(58)【調査した分野】(Int.Cl.,DB名)
【発明を実施するための形態】
【0013】
以下、本発明について詳細に説明する。
なお、本発明において、数値範囲を表す「下限〜上限」の記載は、「下限以上、上限以下」を表し、「上限〜下限」の記載は、「上限以下、下限以上」を表す。すなわち、上限及び下限を含む数値範囲を表す。
また、「質量部」および「質量%」は、それぞれ、「重量部」および「重量%」と同義である。
【0014】
ここで、フレキソ印刷版およびフレキソ印刷版原版の説明に関し、未架橋の架橋性層を「レリーフ形成層」と称し、上記レリーフ形成層を架橋した層を「架橋レリーフ形成層」と称し、これをレーザー彫刻して表面に凹凸を形成した層を「レリーフ層」と称する。
また、上記架橋は、光および/または熱により行われ、樹脂組成物が硬化される反応であれば特に限定されない。
また、架橋レリーフ形成層を有する印刷版原版にレーザー彫刻し、所望によりリンスすることによりフレキソ印刷版が作製される。
【0015】
[フレキソ印刷版]
本発明のフレキソ印刷版は、非画像部と画像部とを備えるレリーフ層を有するフレキソ印刷版であって、画像部が、網点面積率が0%超100%未満の網点部と網点面積率が100%のベタ部とを有する。
また、網点部における小点およびベタ部、または、網点部における小点が、網点面積率に応じて深さの異なる2以上の凹部を有する。
また、深さの異なる2以上の凹部が、網点面積率が高いほど深くなる凹部である。
ここで、「網点面積率」とは、単位面積あたりに占める網点面積の割合をパーセントで表したものであり、上述した通り、網点面積率が100%の部分をベタ部という。
【0016】
このような構成を有する本発明のフレキソ印刷版は、ベタ部等におけるインキ転写性に優れ、中間階調部における印刷品質が良好となる。
これは、詳細には明らかではないが、本発明者らは以下のように推測している。

[実施課題]:
1. フレキソ印刷版に関する本文の段落【0014】で、層に付けられている呼称をすべて挙げてください。
2. フレキソ印刷版に関する本文では、網点面積率が100%の部分を何と呼んでいますか。
3. フレキソ印刷版に関する本文の最後の文に続けて、その先を書き進めてください。
この後の行は、フレキソ印刷版に関する本文とは別の資料です。

[提供資料]:
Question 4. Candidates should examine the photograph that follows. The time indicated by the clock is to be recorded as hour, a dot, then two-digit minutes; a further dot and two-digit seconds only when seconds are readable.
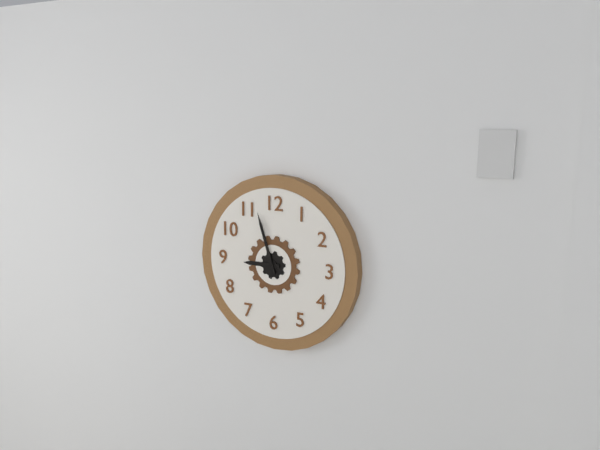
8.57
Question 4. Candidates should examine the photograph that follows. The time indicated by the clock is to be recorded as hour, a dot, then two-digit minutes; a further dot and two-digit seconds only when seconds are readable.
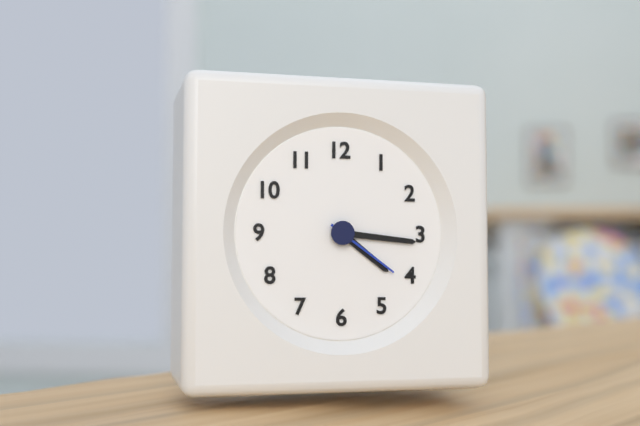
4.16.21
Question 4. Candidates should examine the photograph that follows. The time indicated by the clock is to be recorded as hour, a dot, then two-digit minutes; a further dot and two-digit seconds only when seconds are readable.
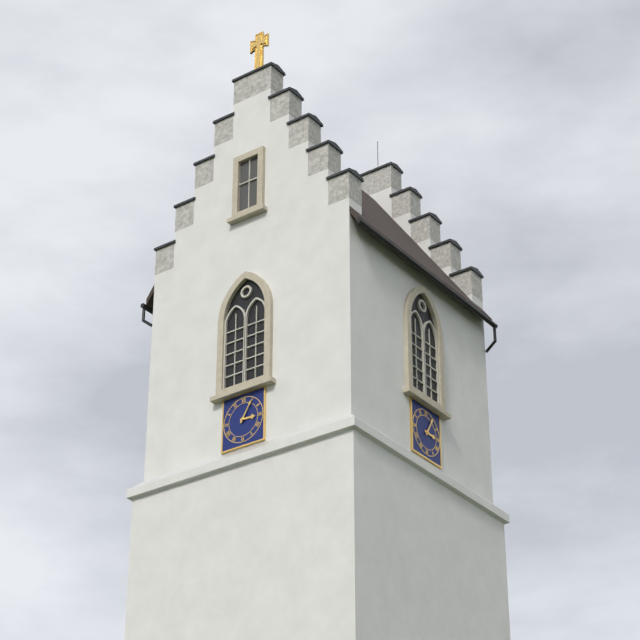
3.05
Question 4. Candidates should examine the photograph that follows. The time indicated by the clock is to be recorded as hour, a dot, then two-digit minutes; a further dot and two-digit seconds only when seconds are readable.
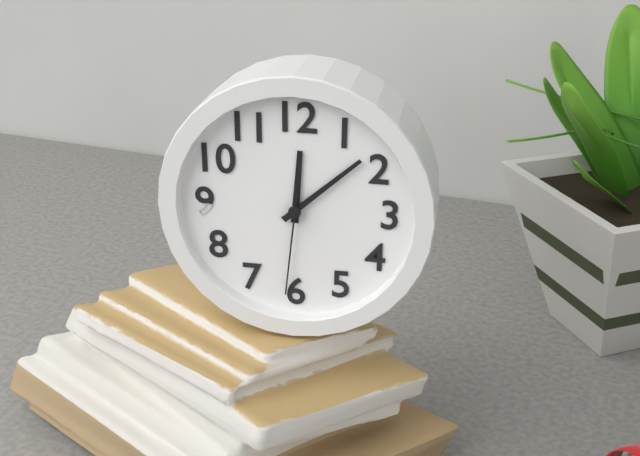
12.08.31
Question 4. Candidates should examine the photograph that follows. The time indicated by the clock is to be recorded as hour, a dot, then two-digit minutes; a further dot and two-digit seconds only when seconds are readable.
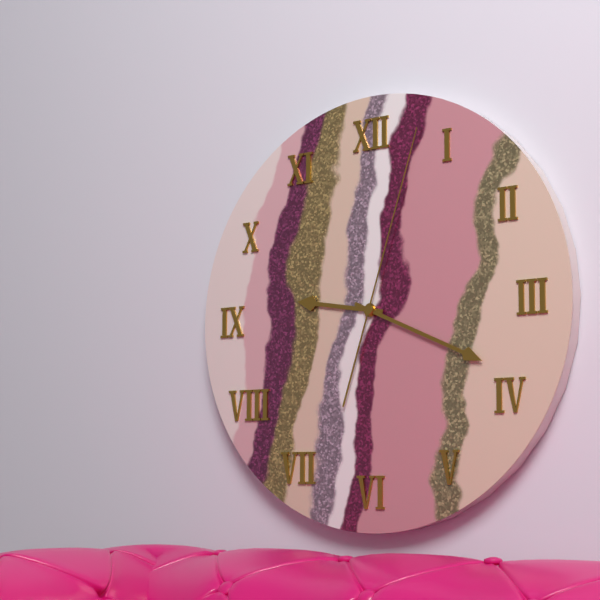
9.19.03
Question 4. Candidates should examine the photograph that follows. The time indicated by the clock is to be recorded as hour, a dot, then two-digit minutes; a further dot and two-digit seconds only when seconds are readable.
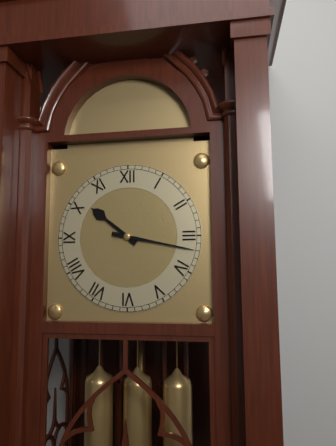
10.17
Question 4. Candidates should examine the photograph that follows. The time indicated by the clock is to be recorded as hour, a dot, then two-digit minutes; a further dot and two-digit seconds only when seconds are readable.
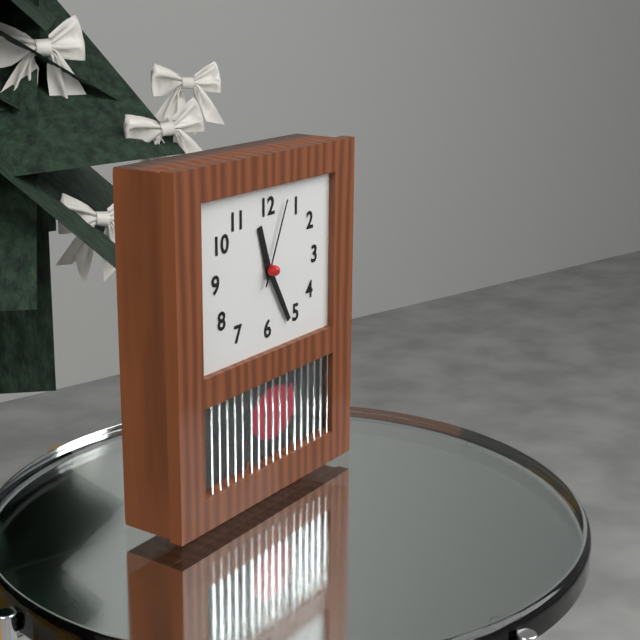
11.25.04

--

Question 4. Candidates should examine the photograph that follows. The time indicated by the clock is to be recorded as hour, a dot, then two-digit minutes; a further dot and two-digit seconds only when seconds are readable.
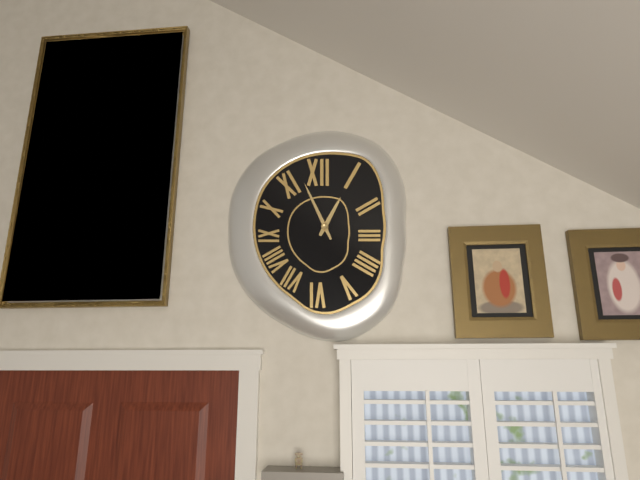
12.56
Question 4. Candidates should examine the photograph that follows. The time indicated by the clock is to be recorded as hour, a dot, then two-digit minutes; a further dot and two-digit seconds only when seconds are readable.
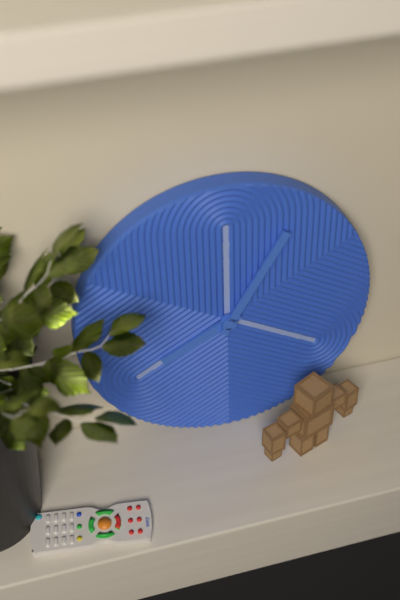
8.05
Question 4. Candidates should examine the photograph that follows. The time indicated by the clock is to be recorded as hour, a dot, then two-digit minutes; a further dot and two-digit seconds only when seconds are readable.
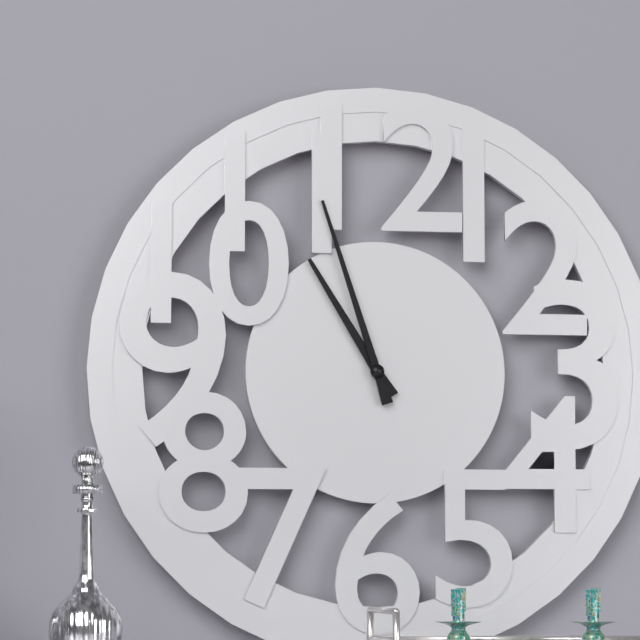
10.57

[解答一覧]:
1. レリーフ形成層、架橋レリーフ形成層、レリーフ層

2. ベタ部

3.
本発明者らは、網点面積率が90%超の領域(ベタ部等)においては、凹部がインキの保持量を増やし、印刷時のインキの流れ(押し出し量)を安定化する役割を果たし、網点面積率が30%超90%以下の領域(中間階調部)においては、凹部が網点におけるインキ濃度を適正に保ち、かつ、網点と網点との間におけるインキの抜けに寄与すると推測している。
すなわち、網点面積率の高い領域における凹部の深さを網点面積率の低い領域における凹部の深さよりも深くすることにより、上述した役割が明確となり、ベタ部等におけるインキ転写性と、中間階調部における印刷品質が両立できたと考えられる。
【0017】
次に、本発明のフレキソ印刷版の全体の構成(特に、画像部に形成される凹部)を
図1〜
図5を用いて説明した後に、各構成について詳述する。
【0018】
図1に示すように、本発明に係るフレキソ印刷版の一例である印刷版1は、画像部3と、非画像部4とが形成されたレリーフ層2を有する。
画像部3は、印刷時にインキを着けてこのインキを被印刷物に転写する、すなわち、印刷時に画像を形成する領域である。また、非画像部4は、印刷時にインキを着けない、すなわち、画像を形成しない領域である。
【0019】
図2に示すように、画像部3は、網点面積率が0%超100%未満の網点部3aと、網点面積率が100%のベタ部3bとを有する。
また、
図2に示すように、網点部3aの各小点における凹部5の深さDaと、ベタ部3bにおける凹部5の深さDbとが異なり、網点面積率が高いベタ部3bにおける凹部5の深さDbが、網点部3aの各小点における凹部5の深さDaよりも深い。なお、
図2に示す符号Wは、凹部5の幅を示す。
ここで、
図2に示す態様においては、深さの異なる2以上の凹部が網点部3aとベタ部bに設けられているが、本発明の
図2に示す態様に限定されず、例えば、所定の網点面積率の領域Aの網点部における小点が有する凹部の深さAと他の所定の網点面積率の領域Bの網点部における小点が有する他の凹部の深さBとが異なる態様や、網点面積率が90%超の領域(ベタ部を含む)における凹部の深さAと網点面積率が90%未満の領域Bの網点部における小点が有する他の凹部の深さBとが異なる態様などであってもよい。
【0021】
〔非画像部〕
本発明のフレキソ印刷版が有する非画像部は、上述した通り、印刷時にインキを着けない、すなわち、画像を形成しない領域をいう。なお、後述する画像部の網点部における網点以外の領域は、明るい(ハイライト)画像を形成するための領域であるため、非画像部には含まれない領域である。
なお、非画像部の形状は、特に限定されず、画像部以外の部分が非画像部となる。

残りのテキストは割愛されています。